Let's consider a data type with many constructors:
data T = Alpha Int | Beta Int | Gamma Int Int | Delta Int
I want to write a function to check if two values are produced with the same constructor:
sameK (Alpha _) (Alpha _) = True
sameK (Beta _) (Beta _) = True
sameK (Gamma _ _) (Gamma _ _) = True
sameK _ _ = False
Maintaining sameK
is not much fun, it cannot be checked for correctness easily. For example, when new constructors are added to T
, it's easy to forget to update sameK
. I omitted one line to give an example:
-- it’s easy to forget:
-- sameK (Delta _) (Delta _) = True
The question is how to avoid boilerplate in sameK
? Or how to make sure it checks for all T
constructors?
The workaround I found is to use separate data types for each of the constructors, deriving Data.Typeable
, and declaring a common type class, but I don't like this solution, because it is much less readable and otherwise just a simple algebraic type works for me:
{-# LANGUAGE DeriveDataTypeable #-}
import Data.Typeable
class Tlike t where
value :: t -> t
value = id
data Alpha = Alpha Int deriving Typeable
data Beta = Beta Int deriving Typeable
data Gamma = Gamma Int Int deriving Typeable
data Delta = Delta Int deriving Typeable
instance Tlike Alpha
instance Tlike Beta
instance Tlike Gamma
instance Tlike Delta
sameK :: (Tlike t, Typeable t, Tlike t', Typeable t') => t -> t' -> Bool
sameK a b = typeOf a == typeOf b
Look at the Data.Data module, the toConstr
function in particular. Along with {-# LANGUAGE DeriveDataTypeable #-}
that will get you a 1-line solution which works for any type which is an instance of Data.Data
. You don't need to figure out all of SYB!

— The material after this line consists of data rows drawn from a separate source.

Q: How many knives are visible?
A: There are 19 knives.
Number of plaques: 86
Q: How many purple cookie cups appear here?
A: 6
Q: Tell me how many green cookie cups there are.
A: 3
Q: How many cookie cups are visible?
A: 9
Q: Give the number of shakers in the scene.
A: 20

If, for some reason (stuck with Hugs?), that is not an option, then here is a very ugly and very slow hack. It works only if your datatype is Show
able (e.g. by using deriving (Show)
- which means no function types inside, for example).
constrT :: T -> String
constrT = head . words . show
sameK x y = constrT x == constrT y
constrT
gets the string representation of the outermost constructor of a T
value by showing it, chopping it up into words and then getting the first. I give an explicit type signature so you're not tempted to use it on other types (and to evade the monomorphism restriction).
Some notable disadvantages:
- This breaks horribly when your type has infix constructors (such as
data T2 = Eta Int | T2 :^: T2
)
- If some of your constructors have a shared prefix, this is going to get slower, as a larger part of the strings has to be compared.

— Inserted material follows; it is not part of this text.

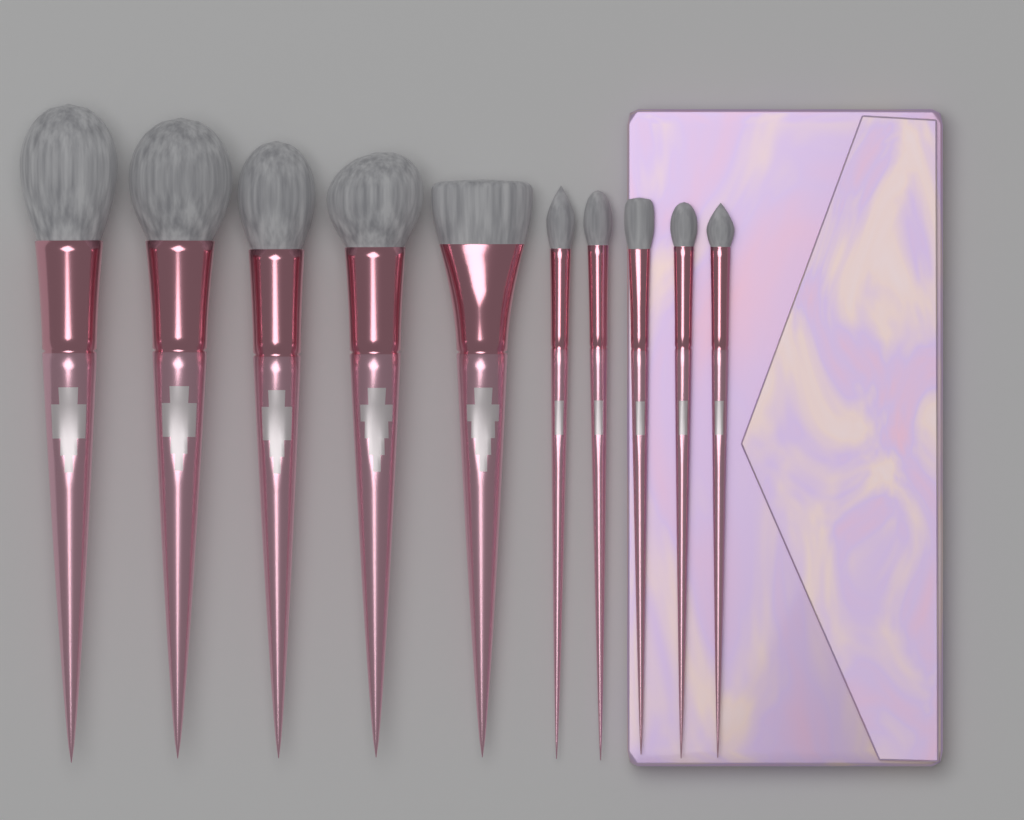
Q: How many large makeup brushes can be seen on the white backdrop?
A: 5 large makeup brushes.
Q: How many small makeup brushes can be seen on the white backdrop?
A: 5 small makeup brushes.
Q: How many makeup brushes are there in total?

- Doesn't work on types with a custom
show
, such as many library types.
That said, it is Haskell 98... but that's about the only nice thing I can say about it!
Another possible way:
sameK x y = f x == f y
where f (Alpha _) = 0
f (Beta _) = 1
f (Gamma _ _) = 2
-- runtime error when Delta value encountered
A runtime error is not ideal, but better than silently giving the wrong answer.
You'll need to use a generics library like Scrap Your Boilerplate or uniplate to do this in general.

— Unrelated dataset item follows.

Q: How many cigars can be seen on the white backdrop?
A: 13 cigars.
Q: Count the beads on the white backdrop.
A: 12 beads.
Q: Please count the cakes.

If you don't want to be so heavy-handed, you can use Dave Hinton's solution, together with the empty record shortcut:
...
where f (Alpha {}) = 0
f (Beta {}) = 1
f (Gamma {}) = 2
So you don't have to know how many args each constructor has. But it obviously still leaves something to be desired.
In some cases, "Scrap Your Boilerplate" library will help.
http://www.haskell.org/haskellwiki/Scrap_your_boilerplate
You can definitely use the generics to eliminate the boilerplate. Your code is a textbook example why I (and many others never use the _
wildcard at top level). While it is tedious to write out all the cases, it is less tedious than dealing with the bugs.
In this happy example I would not only use Dave Hinton's solution but would slap an INLINE pragma on the auxiliary function f
.